The elected state chief’s proposal comes at a time when questions about such commercial tests have drawn the attention of U.S. Education Department officials, who said this month they would issue a “consumer’s guide” on the tests. (See Education Week, Feb. 10, 1988.)
Some Kentucky legislators--and members of the state board of education, which met Feb. 12 to discuss the issue--are already arguing that Mr. Brock’s proposal goes too far.
While acknowledging that the essential-skills test--mandated for students in all grades--has had problems, they suggested that it also serves an important purpose by identifying student achievement in key subject areas.
“I don’t want to get away from some form of testing that would provide us with an assurance that we are teaching the essential skills that we think are important,” said Clay Parks, chairman of the state board.
Representative Roger Noe, chairman of the House Education Committee, said lawmakers were likely to compromise on the issue by combining a state-developed skills assessment with a nationally normed test.

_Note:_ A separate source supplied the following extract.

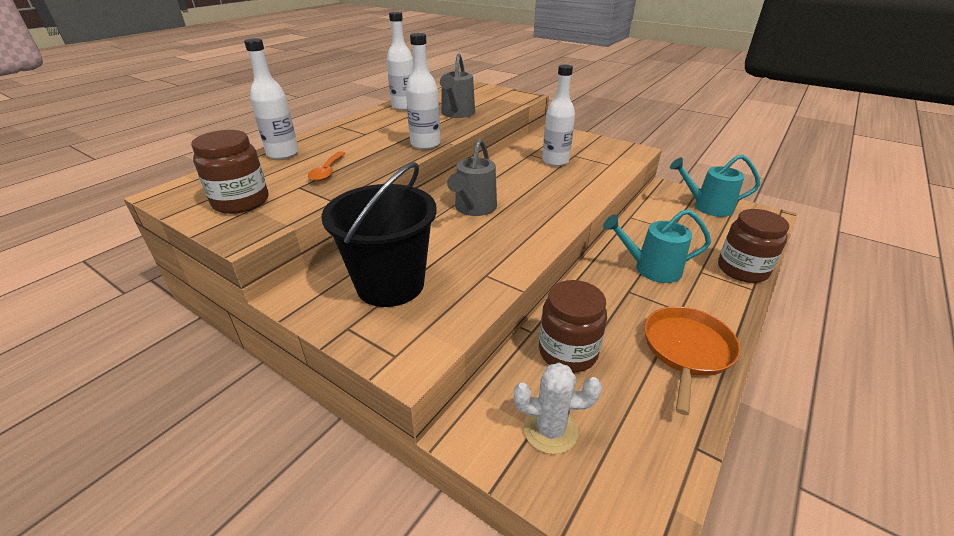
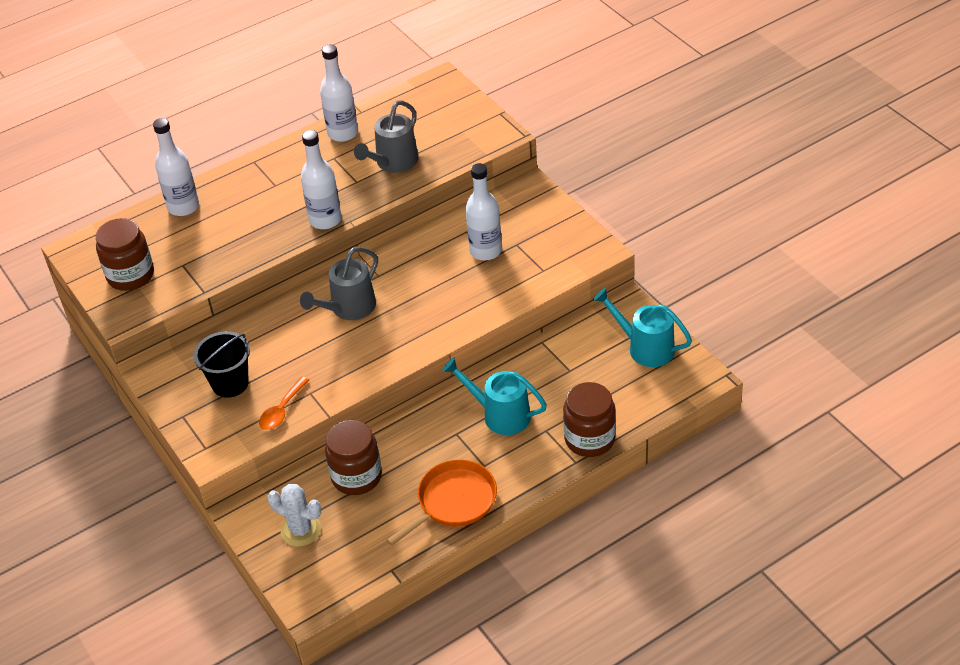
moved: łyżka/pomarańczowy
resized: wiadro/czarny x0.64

A combined test, he said, would enable administrators to assess their instructional programs, and at the same time permit comparisons with students in other states.
“We have to have some method of diagnosing weaknesses in the early grades, or we just lose it,” he said.
Incentive Bonuses
The legislature is expected to act on a testing measure next month. Legislation authorizing the testing program expires at the end of the school year.
Meanwhile, Gov. Wallace G. Wilkinson last week proposed more extensive testing as part of an incentive program that would give financial bonuses to schools that demonstrate substantial improvements in achievement.
Such bonuses would be based on assessments that measure a broader range of skills, as well as student attitudes toward learning, according to Jack D. Foster, the Governor’s secretary of education.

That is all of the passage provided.